こんにちは、おもくらの魚担当です。
私は魚にまつわる仕事をしているのと個人的な興味から、大人になってからも専門分野の勉強をしっかりする機会を作るようにしています。
大人になってから勉強を始めると、これまで知らなかったことが若い時よりも理解が早くなった気がしています。
今回は日本人にとっては非常に馴染み深い魚の一種であるメダカの塩分耐性について調べてみました。
メダカは海水でも生きられる広塩性魚類
メダカは皆さんがご存知のとおり、淡水魚(塩分の入っていない、いわゆる真水に生息する魚)です。
しかし、実はメダカは海水でも生きることができます。
メダカはダツ目。海水魚ダツやサンマの仲間
メダカは生物学的な分類で言うとダツ目(もく)というグループに属しています。
海水に生息していたダツやサンマのような魚類のうち、進化の過程で淡水に適応した魚がメダカ(日本に生息するミナミメダカやキタノメダカ)です。
ちなみに東南アジアに広く生息するジャワメダカというメダカの仲間は海水と淡水が混じった汽水に生息しています。
海水魚の体液濃度調節機能
高校の生物基礎の授業を受けたことがある方には聞き覚えがあるかもしれませんが、メダカをはじめとする魚(硬骨魚類)には体内の濃度を一定に保つ機能があります。
海水を舐めるとしょっぱく感じますが、マグロやタイなどの海産魚をお刺身で食べたときはほとんどしょっぱく感じないですよね?
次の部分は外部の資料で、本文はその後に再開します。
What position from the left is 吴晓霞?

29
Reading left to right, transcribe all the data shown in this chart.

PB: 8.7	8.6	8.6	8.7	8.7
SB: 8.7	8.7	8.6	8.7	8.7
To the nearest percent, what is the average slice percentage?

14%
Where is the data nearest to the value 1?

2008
それがまさに、海水魚の塩類濃度調整機能によるものです。
海の塩分濃度は魚の体内の塩分濃度よりも高いため、マグロやタイなど海に泳ぐ魚類は、塩分の調整機能がなければ浸透圧によりどんどん海水が体内に侵入し、逆に水が体外に出ていってしまい、体液の濃度が上昇してしまいます。
そこで海に生息する魚類は体内濃度を下げるために海水を飲んで、腸で水分だけを積極的に吸収し、塩分をエラから体外へ排出するはたらきを持っています。
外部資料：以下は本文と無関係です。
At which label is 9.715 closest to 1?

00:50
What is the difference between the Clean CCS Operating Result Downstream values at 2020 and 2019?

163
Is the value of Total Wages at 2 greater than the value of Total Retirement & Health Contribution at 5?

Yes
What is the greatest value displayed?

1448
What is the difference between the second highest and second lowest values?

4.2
その塩分調整機能のおかげで、体内に塩分を溜め込むことがないため海水魚を食べても海水のようにしょっぱくないのです。
淡水魚の体液濃度調節機能
一方のメダカやコイといった淡水魚は、体内の塩分濃度のほうが淡水よりも高いため、浸透圧によりどんどん体内に水が浸入してきてしまいます。
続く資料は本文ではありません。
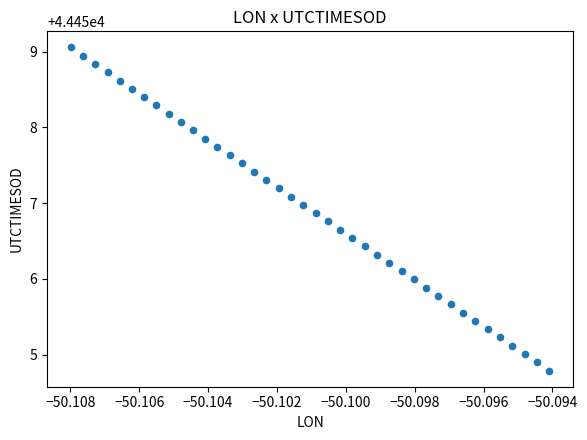

What is the range of Y values (max minus min)?

4.3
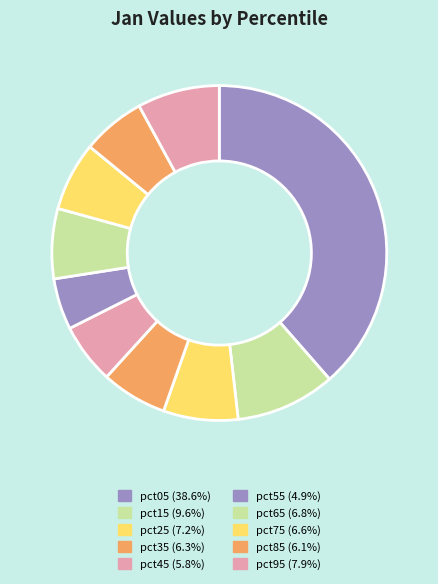

Rank the categories by value from highest to lowest.

pct05, pct15, pct95, pct25, pct65, pct75, pct35, pct85, pct45, pct55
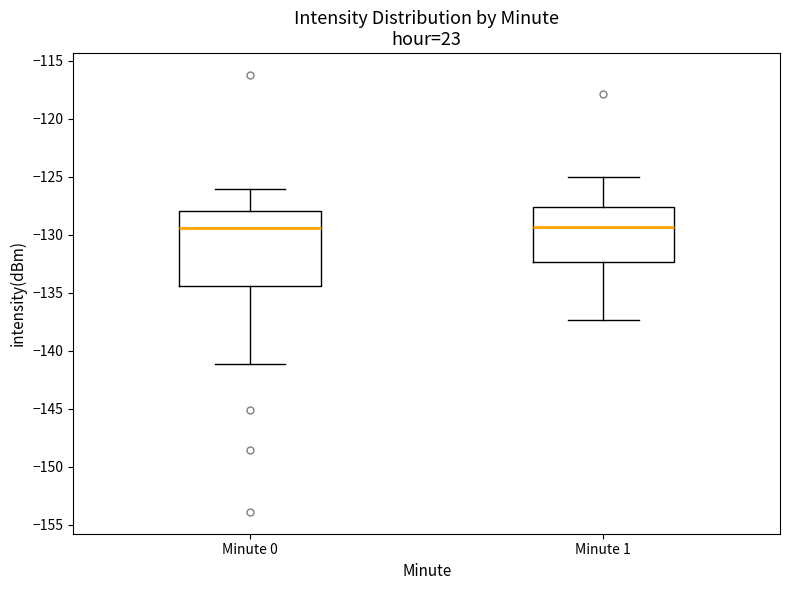

Where does the upper whisker of the box for Minute 1 end on the y-axis? The values are not printed on the chart, so give them approximately, as read against the axis.

-125.0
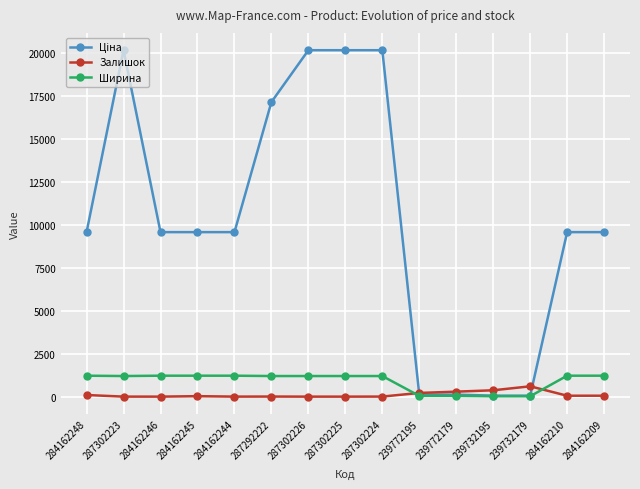

The value of Ширина at 287292222 is 1200.0. True or false?

True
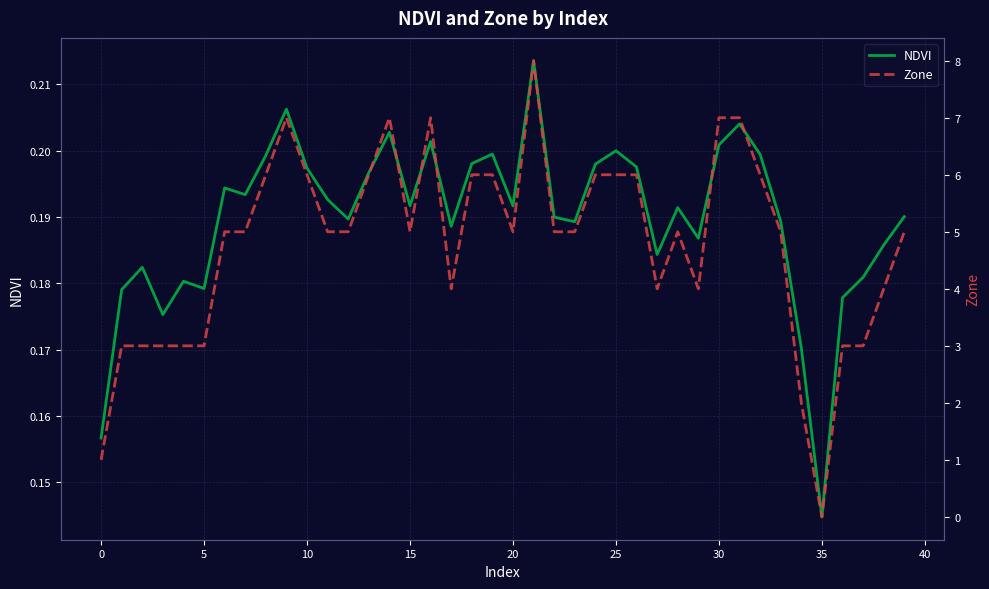

What is the sum of all NDVI values?

7.6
そこで体液の濃度を上げる必要があるため、淡水魚類は淡水中のわずかな塩分をエラや腎臓で積極的に吸収する機能を持っています。
もちろんこの機能はメダカにも備わっています。
メダカの飼育環境下で徐々に塩分濃度を上げていけば、エラから塩分を排出する機能が活発になっていき、わずかな塩分の海水であれば生きていくことができます。
メダカを海水で飼育するのはおすすめしない
かといって海水でメダカを飼育しようとするのはおすすめできません。海水で生きられるというだけであって、メダカにとって海水は決して快適な状況ではありません。
メダカは誰でも淡水で簡単に飼育できるのが大きな魅力です。ぜひ淡水で育ててあげてください。